:: What to produce ::
Repeat the entries below exactly as they appear, with no pictures.

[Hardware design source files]
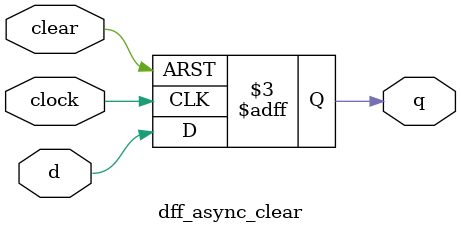
<source format=v>
module dff_sync_clear(q,d,clear,clock);
    output q;
    input d,clear,clock;
    reg q;
    
    always @(posedge clock)
    begin
        if(!clear)
           q<=1'b0;
        else
           q<=d;
       end
endmodule
           
module dff_async_clear(q,d,clear,clock);
    output q;
    input d,clear,clock;
    reg q;
    
    always @(posedge clock or negedge clear)
    begin
        if(!clear)
           q<=1'b0;
        else
           q<=d;
       end
endmodule
</source>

:: Response ::
<source format=v>
module dff_sync_clear(q,d,clear,clock);
    output q;
    input d,clear,clock;
    reg q;
    
    always @(posedge clock)
    begin
        if(!clear)
           q<=1'b0;
        else
           q<=d;
       end
endmodule
           
module dff_async_clear(q,d,clear,clock);
    output q;
    input d,clear,clock;
    reg q;
    
    always @(posedge clock or negedge clear)
    begin
        if(!clear)
           q<=1'b0;
        else
           q<=d;
       end
endmodule
</source>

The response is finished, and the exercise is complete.